« Ces institutions ne sont pas menacées, au contraire ! », a martelé hier le directeur général d'Espace pour la vie, Charles-Mathieu Brunelle. Le grand patron du Jardin botanique, de l'Insectarium, du Biodôme et du Planétarium assure que la mission scientifique des quatre musées n'a « jamais été mise en péril d'aucune façon » par sa réforme administrative.

Or, le conservateur du Jardin botanique, Michel Labrecque, muselé par ses supérieurs cette semaine, se dit plus que jamais préoccupé par l'avenir de cette grande institution scientifique.

Critiqué également par Projet Montréal et l'ex-maire de Montréal Pierre Bourque, Charles-Mathieu Brunelle a reconnu hier que cette inquiétude « face au changement » était « bien réelle » et « légitime ». « Mais on doit aussi rétablir les faits, et les faits, c'est que [...] le nom des institutions ne disparaît pas, l'identité des institutions ne disparaît pas, alors il n'y a rien de changé », a-t-il expliqué hier après-midi en marge du dévoilement du Parcours des phytotechnologies, un projet de 14,5 millions.

Cette réorganisation administrative d'Espace pour la vie n'est pas une fusion des musées, assure-t-il.
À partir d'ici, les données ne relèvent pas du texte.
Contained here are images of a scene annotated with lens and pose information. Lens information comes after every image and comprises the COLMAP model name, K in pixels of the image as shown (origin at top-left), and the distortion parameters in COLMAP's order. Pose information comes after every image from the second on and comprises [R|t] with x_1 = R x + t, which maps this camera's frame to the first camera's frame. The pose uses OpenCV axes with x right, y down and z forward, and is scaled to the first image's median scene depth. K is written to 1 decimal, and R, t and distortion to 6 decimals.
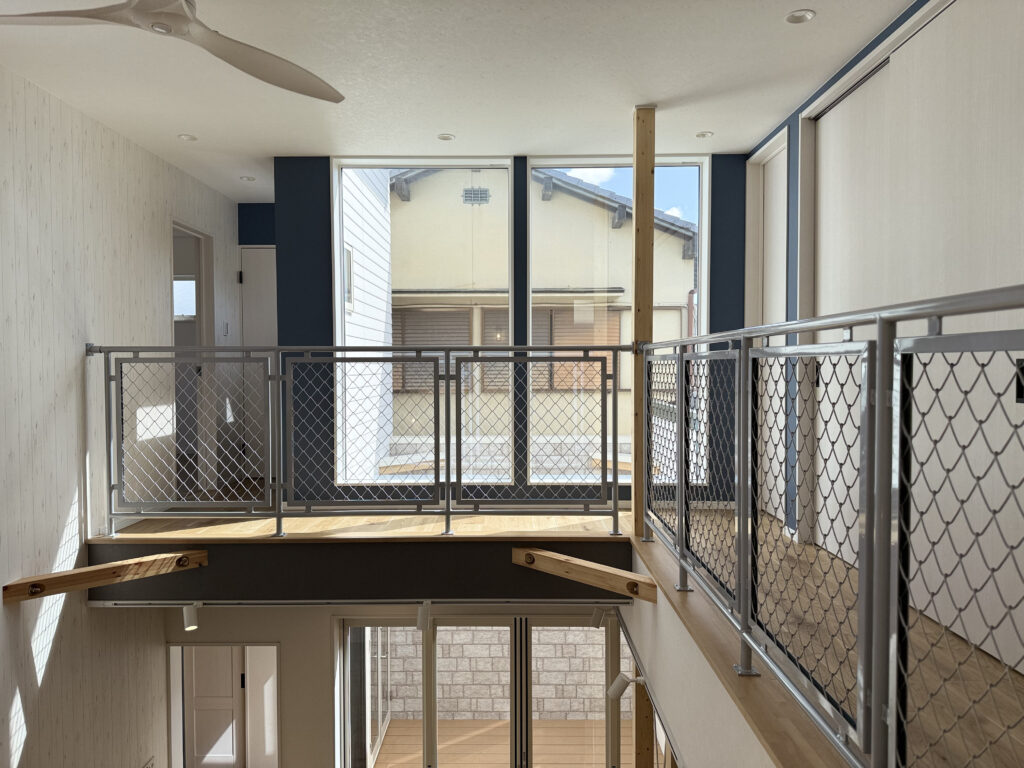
lens RADIAL K [[716.8, 0, 506.5], [0, 716.8, 382.6], [0, 0, 1]] dist [0.090332, -0.154518]
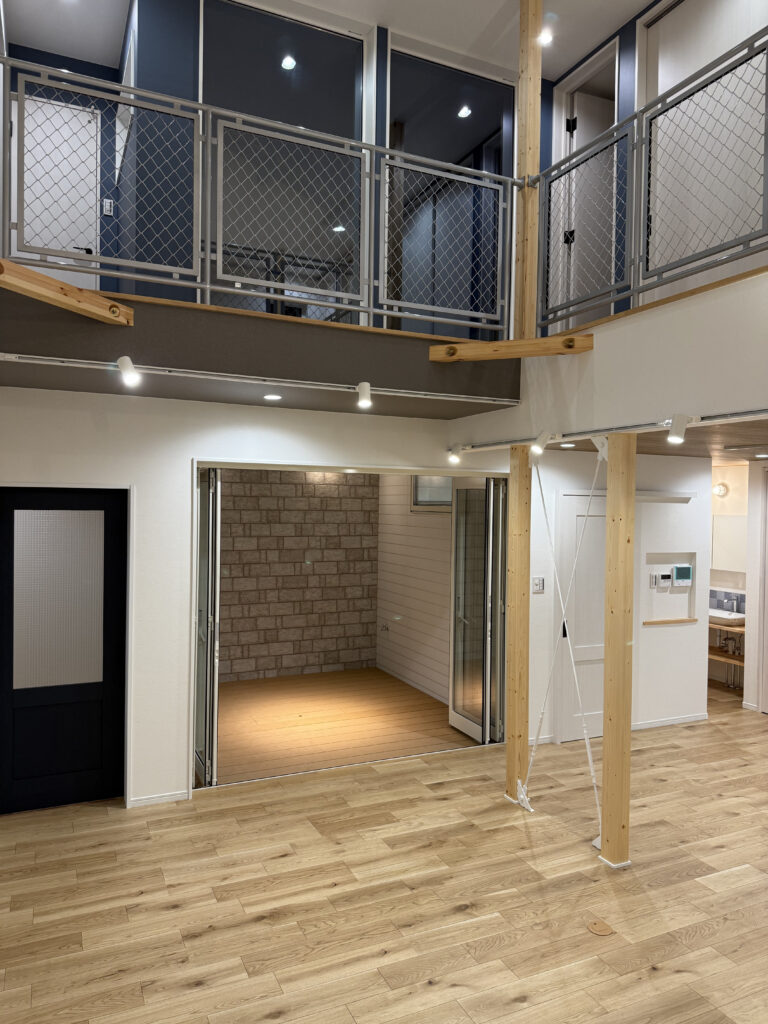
lens RADIAL K [[712.1, 0, 384.9], [0, 712.1, 513.2], [0, 0, 1]] dist [0.103318, -0.147295]
pose [[0.903636, 0.010232, 0.428178, -0.501438], [-0.008564, 0.999946, -0.005823, 0.477587], [-0.428215, 0.001595, 0.903676, 0.049687]]
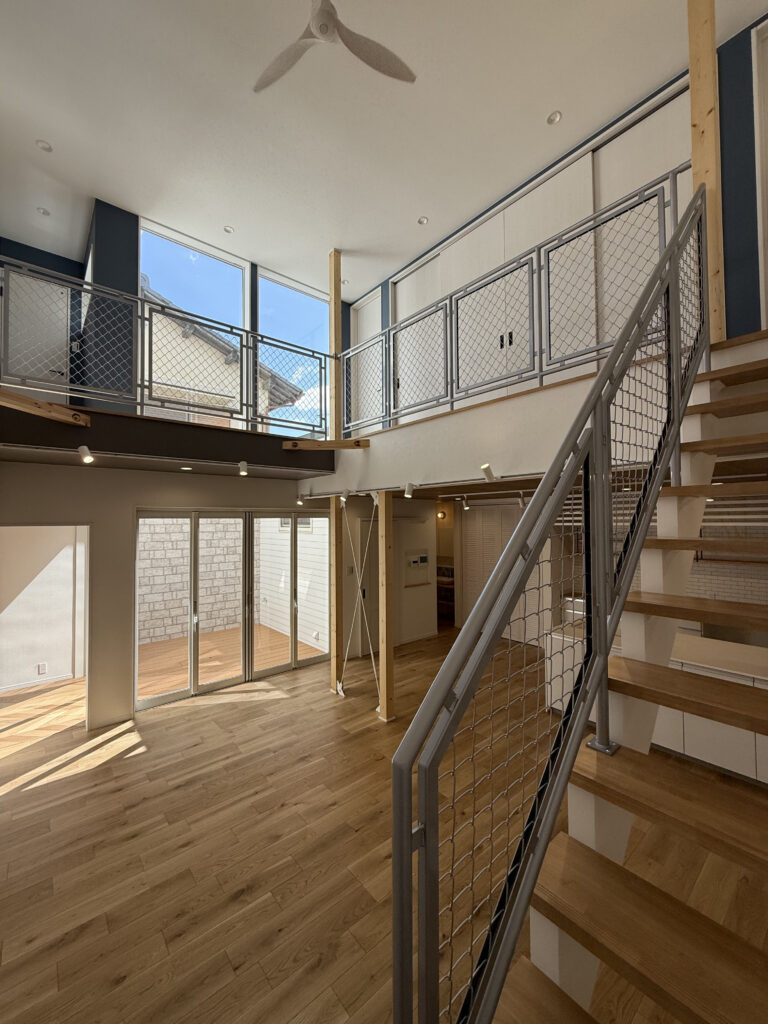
lens RADIAL K [[407.4, 0, 384.6], [0, 407.4, 509.1], [0, 0, 1]] dist [0.000665, -0.000148]
pose [[0.754311, 0.015426, 0.656336, -0.490366], [0.019787, 0.998736, -0.046214, 0.457135], [-0.656219, 0.047847, 0.753052, 0.000980]]
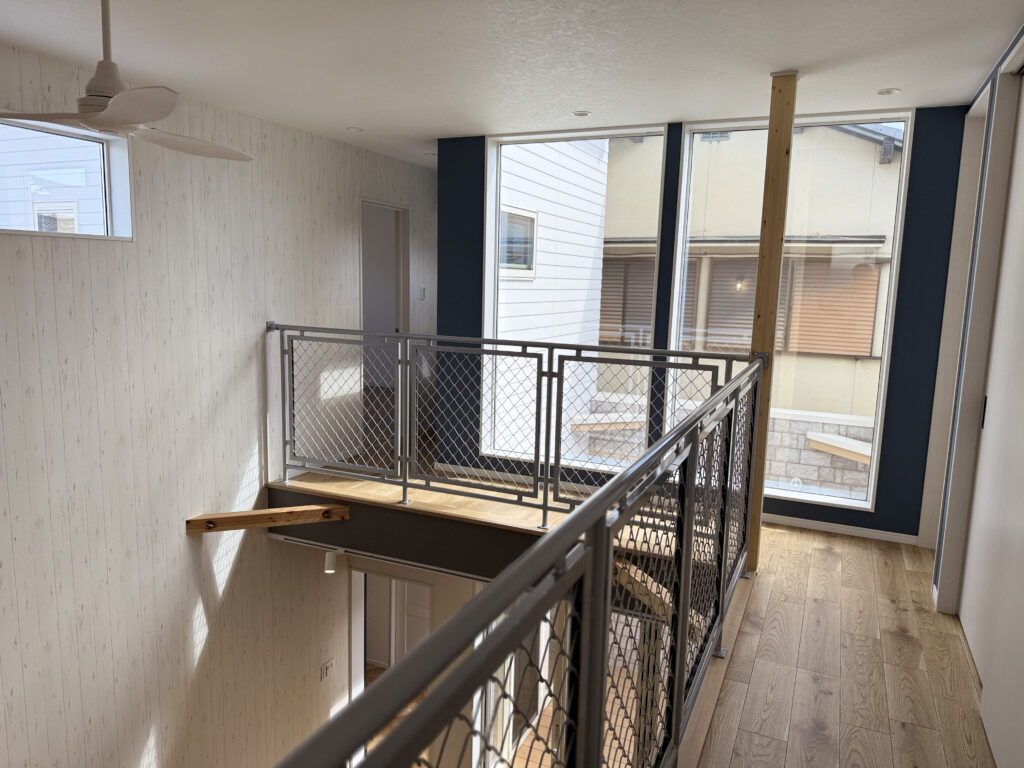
lens RADIAL K [[719.1, 0, 511.0], [0, 719.1, 383.6], [0, 0, 1]] dist [0.096011, -0.150015]
pose [[0.913272, 0.086235, -0.398117, 0.261006], [-0.038832, 0.991315, 0.125645, -0.116078], [0.405495, -0.099288, 0.908689, 0.073208]]
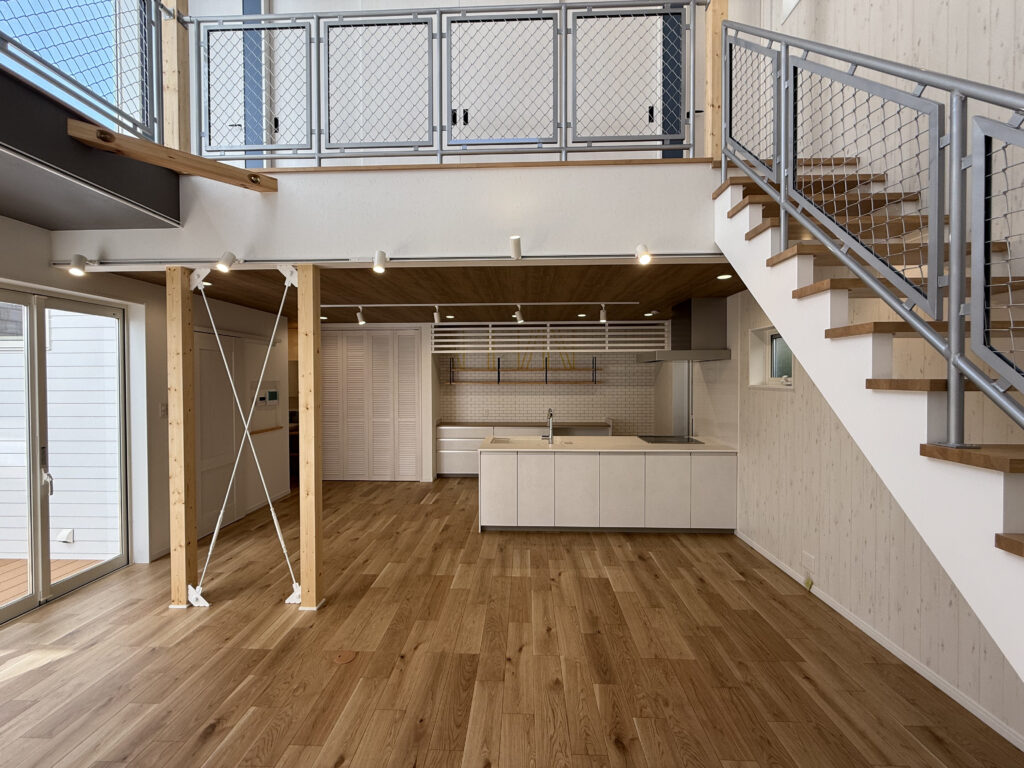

Concrètement, le directeur du Jardin botanique devient le directeur de la conservation et de la recherche pour les quatre musées d'Espace pour la vie et la directrice de l'Insectarium devient la directrice des programmes publics des quatre musées. Les deux autres directeurs prendront leur retraite. Un poste de conservateur au Planétarium sera aussi créé. « Ça va renforcer la mission de base de conservation et de diffusion de cette conservation dans quatre musées », maintient Charles-Mathieu Brunelle.

Conservateur du Jardin botanique depuis 20 ans, Michel Labrecque a sonné l'alarme vendredi dernier en exprimant son inquiétude à la radio par rapport à cette réforme. Hier, il a accepté de revenir sur le sujet, cette fois avec l'autorisation de son supérieur, même si le fait d'en parler risque « absolument » de mettre son poste en danger, croit-il. « C'est une question politique, délicate. On m'a demandé de ne pas intervenir sur la scène publique. Est-ce que je suis rassuré ? Non. Je suis inquiet pour le Jardin, pour l'avenir du Jardin dans ces conditions », a-t-il soutenu, en mêlée de presse.

L'abolition du poste de directeur du Jardin botanique menace l'identité et le rayonnement international de l'institution, soutient Michel Labrecque.

« Une institution sans directeur n'est pas une institution qui se respecte. Je ne suis pas rassuré. Je ne connais pas de grands jardins, avec qui on se compare, [qui] marchent comme ça. »

Ainsi, le directeur du Jardin, qui dirigera dorénavant les collections des quatre musées, sera appelé à prendre des décisions sur toutes les collections scientifiques, déplore Michel Labrecque. « Je ne connais personne dans le monde capable d'orienter d'un point de vue scientifique les collections sur les météorites, les insectes, les poissons et les plantes, et dire [laquelle] est plus pertinente : cette collection de météorites ou cette collection de poissons ? », image-t-il.

« ON EST NOMBREUX À AVOIR MAL COMPRIS »

Selon Charles-Mathieu Brunelle, Michel Labrecque a tout simplement mal compris les détails de la réorganisation d'Espace pour la Vie. Une réponse qui a fait réagir le conservateur. « Si j'ai mal compris, il y a des centaines de milliers de personnes qui comprennent mal la réforme aussi. La communauté scientifique s'inquiète beaucoup aussi. On est nombreux à avoir mal compris, ça se peut qu'on ait tous mal compris, journalistes inclus », a-t-il ironisé.

Hier matin, à l'émission Gravel le matin à ICI Radio-Canada Première, Charles-Mathieu Brunelle a qualifié de « fausses nouvelles » la sortie de Michel Labrecque vendredi dernier à la même émission.

Pour la chef de Projet Montréal, Valérie Plante, l'administration Coderre doit cesser de « dénigrer » M. Labrecque et doit plutôt écouter ses préoccupations concernant le maintien du mandat scientifique des quatre institutions muséales. « Je veux que Denis Coderre cesse d'être aussi méprisant envers les lanceurs d'alertes, qu'il écoute les experts et qu'il aille s'asseoir avec eux. [Il doit] cesser de les dénigrer en disant que ce sont des "fake news" ou des fausses nouvelles, je trouve ça déplorable comme attitude », a-t-elle dénoncé en mêlée de presse, hier matin à l'hôtel de ville.